▶ [ACTION ITEM]: Please set down the whole listing again, precisely.

====

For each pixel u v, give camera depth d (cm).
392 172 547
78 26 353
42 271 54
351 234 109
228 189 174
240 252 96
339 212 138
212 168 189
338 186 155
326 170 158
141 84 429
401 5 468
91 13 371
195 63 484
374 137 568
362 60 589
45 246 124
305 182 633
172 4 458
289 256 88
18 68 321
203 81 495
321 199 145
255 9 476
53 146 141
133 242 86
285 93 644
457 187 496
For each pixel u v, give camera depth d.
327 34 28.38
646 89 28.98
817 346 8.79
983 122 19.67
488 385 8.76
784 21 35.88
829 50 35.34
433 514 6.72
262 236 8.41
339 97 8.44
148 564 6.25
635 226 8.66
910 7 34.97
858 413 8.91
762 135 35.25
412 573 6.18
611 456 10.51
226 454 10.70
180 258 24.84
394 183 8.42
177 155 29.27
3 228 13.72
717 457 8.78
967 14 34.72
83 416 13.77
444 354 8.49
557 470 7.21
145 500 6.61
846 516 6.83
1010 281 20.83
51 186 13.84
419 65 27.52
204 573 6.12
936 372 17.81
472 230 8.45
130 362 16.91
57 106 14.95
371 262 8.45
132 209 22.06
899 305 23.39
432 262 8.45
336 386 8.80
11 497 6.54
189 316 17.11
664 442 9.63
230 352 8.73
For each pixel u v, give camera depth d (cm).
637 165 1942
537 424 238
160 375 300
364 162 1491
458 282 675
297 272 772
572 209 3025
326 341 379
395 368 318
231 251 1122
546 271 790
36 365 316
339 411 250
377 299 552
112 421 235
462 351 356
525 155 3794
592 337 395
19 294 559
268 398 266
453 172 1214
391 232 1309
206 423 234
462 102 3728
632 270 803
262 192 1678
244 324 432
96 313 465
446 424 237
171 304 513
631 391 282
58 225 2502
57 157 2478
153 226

====

▶ [ANSWER FOR THE TASK]:
For each pixel u v, give camera depth d (cm).
392 172 547
78 26 353
42 271 54
351 234 109
228 189 174
240 252 96
339 212 138
212 168 189
338 186 155
326 170 158
141 84 429
401 5 468
91 13 371
195 63 484
374 137 568
362 60 589
45 246 124
305 182 633
172 4 458
289 256 88
18 68 321
203 81 495
321 199 145
255 9 476
53 146 141
133 242 86
285 93 644
457 187 496
For each pixel u v, give camera depth d.
327 34 28.38
646 89 28.98
817 346 8.79
983 122 19.67
488 385 8.76
784 21 35.88
829 50 35.34
433 514 6.72
262 236 8.41
339 97 8.44
148 564 6.25
635 226 8.66
910 7 34.97
858 413 8.91
762 135 35.25
412 573 6.18
611 456 10.51
226 454 10.70
180 258 24.84
394 183 8.42
177 155 29.27
3 228 13.72
717 457 8.78
967 14 34.72
83 416 13.77
444 354 8.49
557 470 7.21
145 500 6.61
846 516 6.83
1010 281 20.83
51 186 13.84
419 65 27.52
204 573 6.12
936 372 17.81
472 230 8.45
130 362 16.91
57 106 14.95
371 262 8.45
132 209 22.06
899 305 23.39
432 262 8.45
336 386 8.80
11 497 6.54
189 316 17.11
664 442 9.63
230 352 8.73
For each pixel u v, give camera depth d (cm).
637 165 1942
537 424 238
160 375 300
364 162 1491
458 282 675
297 272 772
572 209 3025
326 341 379
395 368 318
231 251 1122
546 271 790
36 365 316
339 411 250
377 299 552
112 421 235
462 351 356
525 155 3794
592 337 395
19 294 559
268 398 266
453 172 1214
391 232 1309
206 423 234
462 102 3728
632 270 803
262 192 1678
244 324 432
96 313 465
446 424 237
171 304 513
631 391 282
58 225 2502
57 157 2478
153 226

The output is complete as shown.